Please reproduce the text of the records below with "Koffer" swapped for "Draagkoffer" and nothing else changed, omitting the pictures.

[Text data extracted from pages]
____

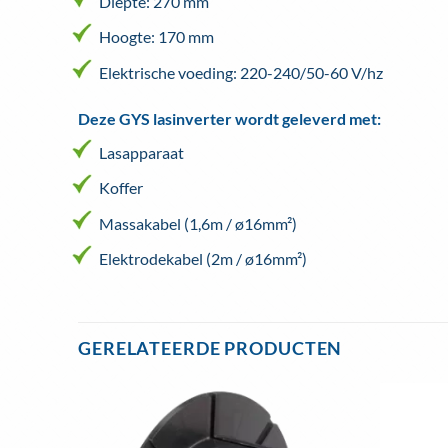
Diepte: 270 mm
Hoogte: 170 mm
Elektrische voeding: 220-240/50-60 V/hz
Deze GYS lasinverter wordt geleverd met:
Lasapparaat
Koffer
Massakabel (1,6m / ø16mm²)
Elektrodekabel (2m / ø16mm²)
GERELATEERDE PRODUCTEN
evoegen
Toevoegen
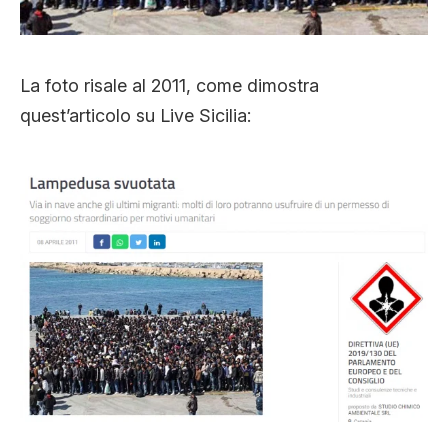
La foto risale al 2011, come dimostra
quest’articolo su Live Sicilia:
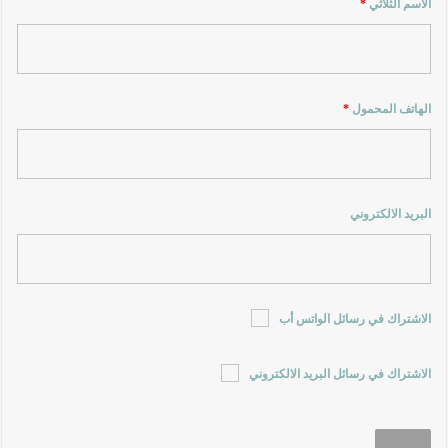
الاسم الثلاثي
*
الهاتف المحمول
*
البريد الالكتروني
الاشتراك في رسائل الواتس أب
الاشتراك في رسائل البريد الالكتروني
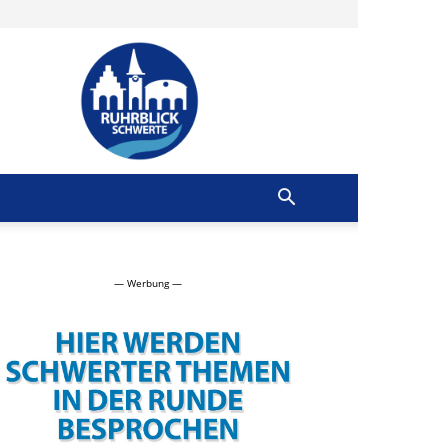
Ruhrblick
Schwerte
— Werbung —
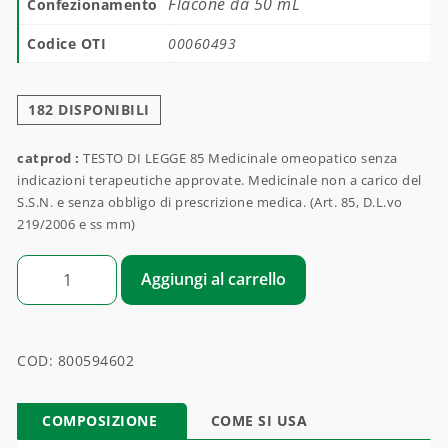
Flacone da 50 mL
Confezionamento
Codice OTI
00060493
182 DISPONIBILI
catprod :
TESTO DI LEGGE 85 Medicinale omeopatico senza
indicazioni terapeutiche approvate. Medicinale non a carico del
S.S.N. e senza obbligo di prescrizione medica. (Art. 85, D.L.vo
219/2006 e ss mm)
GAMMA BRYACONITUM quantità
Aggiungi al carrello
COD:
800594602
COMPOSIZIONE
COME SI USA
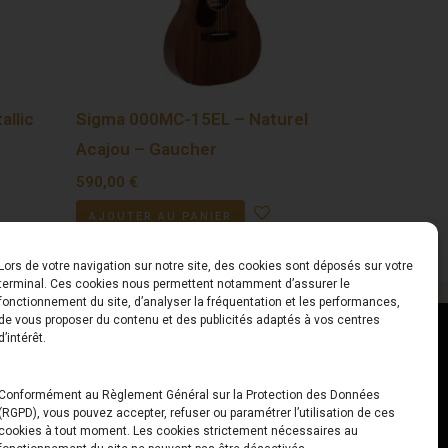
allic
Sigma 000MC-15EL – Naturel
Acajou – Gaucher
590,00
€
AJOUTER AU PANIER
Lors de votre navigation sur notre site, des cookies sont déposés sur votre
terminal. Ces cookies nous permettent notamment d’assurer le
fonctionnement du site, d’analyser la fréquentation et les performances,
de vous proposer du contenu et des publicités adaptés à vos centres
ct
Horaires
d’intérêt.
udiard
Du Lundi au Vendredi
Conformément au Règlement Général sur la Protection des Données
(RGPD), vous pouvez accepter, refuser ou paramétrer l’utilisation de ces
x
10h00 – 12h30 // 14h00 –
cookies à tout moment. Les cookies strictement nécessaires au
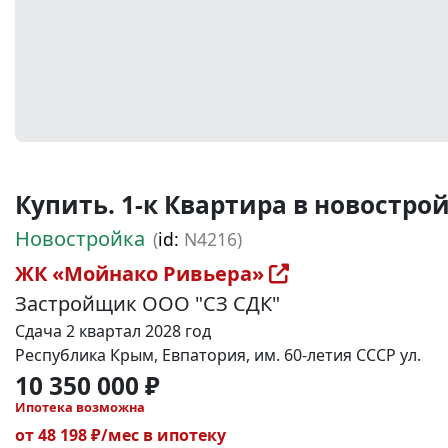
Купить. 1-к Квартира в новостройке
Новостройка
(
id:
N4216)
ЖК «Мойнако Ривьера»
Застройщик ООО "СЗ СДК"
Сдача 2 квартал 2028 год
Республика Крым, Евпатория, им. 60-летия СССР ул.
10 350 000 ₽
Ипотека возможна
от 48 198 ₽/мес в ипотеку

____

# Output
Diepte: 270 mm
Hoogte: 170 mm
Elektrische voeding: 220-240/50-60 V/hz
Deze GYS lasinverter wordt geleverd met:
Lasapparaat
Draagkoffer
Massakabel (1,6m / ø16mm²)
Elektrodekabel (2m / ø16mm²)
GERELATEERDE PRODUCTEN
evoegen
Toevoegen
La foto risale al 2011, come dimostra
quest’articolo su Live Sicilia:
الاسم الثلاثي
*
الهاتف المحمول
*
البريد الالكتروني
الاشتراك في رسائل الواتس أب
الاشتراك في رسائل البريد الالكتروني
Ruhrblick
Schwerte
— Werbung —
Flacone da 50 mL
Confezionamento
Codice OTI
00060493
182 DISPONIBILI
catprod :
TESTO DI LEGGE 85 Medicinale omeopatico senza
indicazioni terapeutiche approvate. Medicinale non a carico del
S.S.N. e senza obbligo di prescrizione medica. (Art. 85, D.L.vo
219/2006 e ss mm)
GAMMA BRYACONITUM quantità
Aggiungi al carrello
COD:
800594602
COMPOSIZIONE
COME SI USA
allic
Sigma 000MC-15EL – Naturel
Acajou – Gaucher
590,00
€
AJOUTER AU PANIER
Lors de votre navigation sur notre site, des cookies sont déposés sur votre
terminal. Ces cookies nous permettent notamment d’assurer le
fonctionnement du site, d’analyser la fréquentation et les performances,
de vous proposer du contenu et des publicités adaptés à vos centres
ct
Horaires
d’intérêt.
udiard
Du Lundi au Vendredi
Conformément au Règlement Général sur la Protection des Données
(RGPD), vous pouvez accepter, refuser ou paramétrer l’utilisation de ces
x
10h00 – 12h30 // 14h00 –
cookies à tout moment. Les cookies strictement nécessaires au
Купить. 1-к Квартира в новостройке
Новостройка
(
id:
N4216)
ЖК «Мойнако Ривьера»
Застройщик ООО "СЗ СДК"
Сдача 2 квартал 2028 год
Республика Крым, Евпатория, им. 60-летия СССР ул.
10 350 000 ₽
Ипотека возможна
от 48 198 ₽/мес в ипотеку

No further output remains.